----- Trecho -----
Não seria melhor blindar tudo numa cidade que, apesar da intervenção federal, já teve 42 PMs assassinados em 2018?

A novidade só podia mesmo vir dos Estados Unidos. Motivado pelas frequentes fuzilarias em escolas de seu país, o artista gráfico e veterano de guerra Dave Hollenbach deu entrada com um pedido de registro no U.S. Patent & Trademark Office (equivalente ao nosso INPI, Instituto Nacional da Propriedade Intelectual): a patente de uma carteira escolar blindada. De altura ajustável para acompanhar o crescer das crianças, a ideia é fazer do móvel um bunker individual, que as acompanharia até o ginásio.

À primeira vista, trata-se de uma carteira convencional, com cadeira e mesa fechada até o chão. Só que o tampo é duplo. Se um atirador irromper na classe, garante o inventor, uma mola de fácil manejo faz saltar um segundo tampo, que trava na posição vertical. Vira escudo. Composto de fibra de vidro de densidade máxima, ele é do mesmo material blindado da parte frontal da carteira. Segundo Hollenbach, o conjunto foi testado para aguentar até 30 disparos de pistolas e fuzis de assalto. Não fala em metralhadoras nem bazucas.
----- Itens fornecidos -----
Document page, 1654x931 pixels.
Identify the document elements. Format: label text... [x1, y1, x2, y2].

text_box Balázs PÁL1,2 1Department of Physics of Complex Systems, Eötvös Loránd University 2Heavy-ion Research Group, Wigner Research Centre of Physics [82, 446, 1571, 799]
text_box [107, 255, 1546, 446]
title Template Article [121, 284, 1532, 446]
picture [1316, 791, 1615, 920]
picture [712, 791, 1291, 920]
-----
# O que fazer:
No trecho sobre a carteira escolar blindada, a quantos disparos o conjunto foi testado para resistir?

# Resultado abaixo:
Até 30 disparos de pistolas e fuzis de assalto.